Tarea 1:
Indica si cada afirmación concuerda con el texto sobre la Navidad, respondiendo sí o no y citando literalmente las palabras del texto que lo deciden. (a) Las luces navideñas han dejado de señalar la «luz del mundo» cristiana. (b) En las sociedades occidentales secularizadas los belenes aparecen cada vez más en los escaparates. (c) El hiperconsumo ofrece una narrativa que sustituye a la original.
Tarea 2:
Transcribe sin cambios el pasaje del texto sobre la Navidad que comienza con «Se apodera de» y continúa hasta «escaparates y promociones.».

Fragmento del texto:
La Navidad es, sin duda, una de las celebraciones más emblemáticas del calendario occidental. Sin embargo, en las últimas décadas ha experimentado una profunda transformación: de festividad religiosa a fenómeno cultural dominado por el consumo.

La Navidad es una festividad religiosa y cultural que durante siglos ha funcionado como un símbolo aglutinador, representaba un conjunto de principios morales y espirituales que transformaban una “masa” dispersa en una comunidad cohesionada, creando comunidad a través de una narrativa compartida: el nacimiento de
Jesús, valores de amor, generosidad, familia, justicia y paz.

En muchas sociedades occidentales secularizadas, ese núcleo simbólico se ha vaciado o ha sido sistemáticamente desplazado del ámbito público, desaparición paulatina de belenes en los escaparates, cambio de lenguaje. Lo que queda es a menudo el cascarón ritual sin el significado original.

Aquí es donde el consumo desempeña un papel crucial, convirtiéndose en lo que algunos analistas llaman el nuevo ritual dominante de la época, llena el vacío, el hiperconsumo ofrece una narrativa sustituta inmediata y tangible: la felicidad a través de la compra, el regalo, la abundancia material y las experiencias de ocio.

Se apodera de los símbolos existentes como los árboles de Navidad, luces, villancicos y los re-codifica para servir a un propósito comercial. Las luces ya no señalan la «luz del mundo» cristiana, sino que iluminan escaparates y promociones.

Como señala Marín-Blázquez, existe una incomodidad o contradicción. Se mantiene una estética navideña» (guirnaldas, música) pero se retira discretamente el símbolo central incómodo (el Niño Jesús) porque choca con la nueva liturgia del consumo y el secularismo. La Navidad se convierte así en una «fiesta del hiperconsumo» con disfraz tradicional.

Entradas extraídas:
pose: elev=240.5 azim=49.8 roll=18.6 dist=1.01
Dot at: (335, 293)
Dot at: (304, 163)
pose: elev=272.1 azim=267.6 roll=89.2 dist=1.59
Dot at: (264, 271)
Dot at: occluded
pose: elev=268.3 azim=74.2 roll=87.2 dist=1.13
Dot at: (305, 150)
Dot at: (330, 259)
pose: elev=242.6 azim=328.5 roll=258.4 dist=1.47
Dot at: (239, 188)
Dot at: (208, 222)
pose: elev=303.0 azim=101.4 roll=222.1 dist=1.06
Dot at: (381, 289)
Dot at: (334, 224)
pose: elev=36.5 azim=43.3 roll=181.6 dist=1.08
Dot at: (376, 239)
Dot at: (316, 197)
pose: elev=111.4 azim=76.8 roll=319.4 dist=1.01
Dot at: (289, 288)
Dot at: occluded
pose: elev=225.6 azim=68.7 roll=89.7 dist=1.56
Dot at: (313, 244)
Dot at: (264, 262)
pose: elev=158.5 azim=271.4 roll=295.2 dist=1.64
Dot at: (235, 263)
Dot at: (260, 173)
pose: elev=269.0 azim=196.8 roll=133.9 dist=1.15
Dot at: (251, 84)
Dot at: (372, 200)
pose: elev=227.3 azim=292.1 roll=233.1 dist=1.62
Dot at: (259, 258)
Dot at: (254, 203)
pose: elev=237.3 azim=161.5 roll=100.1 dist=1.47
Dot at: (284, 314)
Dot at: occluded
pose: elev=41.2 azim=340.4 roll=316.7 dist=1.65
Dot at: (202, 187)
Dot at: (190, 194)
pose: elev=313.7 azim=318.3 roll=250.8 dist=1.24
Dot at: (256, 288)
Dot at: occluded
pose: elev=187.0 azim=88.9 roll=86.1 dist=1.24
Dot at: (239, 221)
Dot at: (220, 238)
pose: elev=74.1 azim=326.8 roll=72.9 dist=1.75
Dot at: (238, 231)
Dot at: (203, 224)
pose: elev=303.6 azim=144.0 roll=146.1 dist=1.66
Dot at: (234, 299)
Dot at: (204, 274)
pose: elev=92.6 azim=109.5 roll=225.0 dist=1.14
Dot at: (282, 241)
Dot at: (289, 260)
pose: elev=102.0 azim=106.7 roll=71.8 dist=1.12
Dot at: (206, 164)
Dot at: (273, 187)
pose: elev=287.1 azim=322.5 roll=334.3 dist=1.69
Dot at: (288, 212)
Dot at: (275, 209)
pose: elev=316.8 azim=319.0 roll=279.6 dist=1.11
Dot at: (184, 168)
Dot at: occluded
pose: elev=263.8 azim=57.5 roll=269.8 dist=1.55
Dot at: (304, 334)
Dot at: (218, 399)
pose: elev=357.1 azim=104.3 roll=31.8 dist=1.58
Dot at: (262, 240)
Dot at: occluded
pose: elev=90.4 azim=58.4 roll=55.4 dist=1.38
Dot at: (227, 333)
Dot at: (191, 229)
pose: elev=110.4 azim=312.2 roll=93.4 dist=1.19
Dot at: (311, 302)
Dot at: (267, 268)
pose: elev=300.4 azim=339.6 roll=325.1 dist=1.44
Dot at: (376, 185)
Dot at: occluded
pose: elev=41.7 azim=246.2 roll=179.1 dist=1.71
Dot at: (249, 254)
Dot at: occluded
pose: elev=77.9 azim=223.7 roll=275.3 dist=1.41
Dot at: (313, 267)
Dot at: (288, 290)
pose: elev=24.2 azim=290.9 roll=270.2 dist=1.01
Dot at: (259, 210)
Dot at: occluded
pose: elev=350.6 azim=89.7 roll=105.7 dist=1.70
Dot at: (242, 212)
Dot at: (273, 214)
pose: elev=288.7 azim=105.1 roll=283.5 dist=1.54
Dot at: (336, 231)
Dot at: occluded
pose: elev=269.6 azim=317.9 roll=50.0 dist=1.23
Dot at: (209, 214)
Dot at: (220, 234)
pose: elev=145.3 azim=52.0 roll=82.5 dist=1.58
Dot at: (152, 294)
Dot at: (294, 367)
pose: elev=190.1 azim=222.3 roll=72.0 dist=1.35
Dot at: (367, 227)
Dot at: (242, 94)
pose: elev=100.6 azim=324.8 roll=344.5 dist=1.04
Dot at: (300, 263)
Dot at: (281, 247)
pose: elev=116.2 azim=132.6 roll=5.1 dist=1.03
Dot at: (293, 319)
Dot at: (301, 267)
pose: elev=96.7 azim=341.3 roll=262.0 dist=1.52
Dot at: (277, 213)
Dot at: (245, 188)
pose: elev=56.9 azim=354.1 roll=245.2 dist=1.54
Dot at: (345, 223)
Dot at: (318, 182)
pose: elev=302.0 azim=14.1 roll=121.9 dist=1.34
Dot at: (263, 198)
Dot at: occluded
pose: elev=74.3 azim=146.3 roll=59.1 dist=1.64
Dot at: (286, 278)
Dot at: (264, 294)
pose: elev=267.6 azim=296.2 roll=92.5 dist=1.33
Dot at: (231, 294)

Respuesta 1:
(a) Sí: «Las luces ya no señalan la «luz del mundo» cristiana, sino que iluminan escaparates y promociones.»
(b) No: «desaparición paulatina de belenes en los escaparates»
(c) Sí: «el hiperconsumo ofrece una narrativa sustituta inmediata y tangible»

Respuesta 2:
Se apodera de los símbolos existentes como los árboles de Navidad, luces, villancicos y los re-codifica para servir a un propósito comercial. Las luces ya no señalan la «luz del mundo» cristiana, sino que iluminan escaparates y promociones.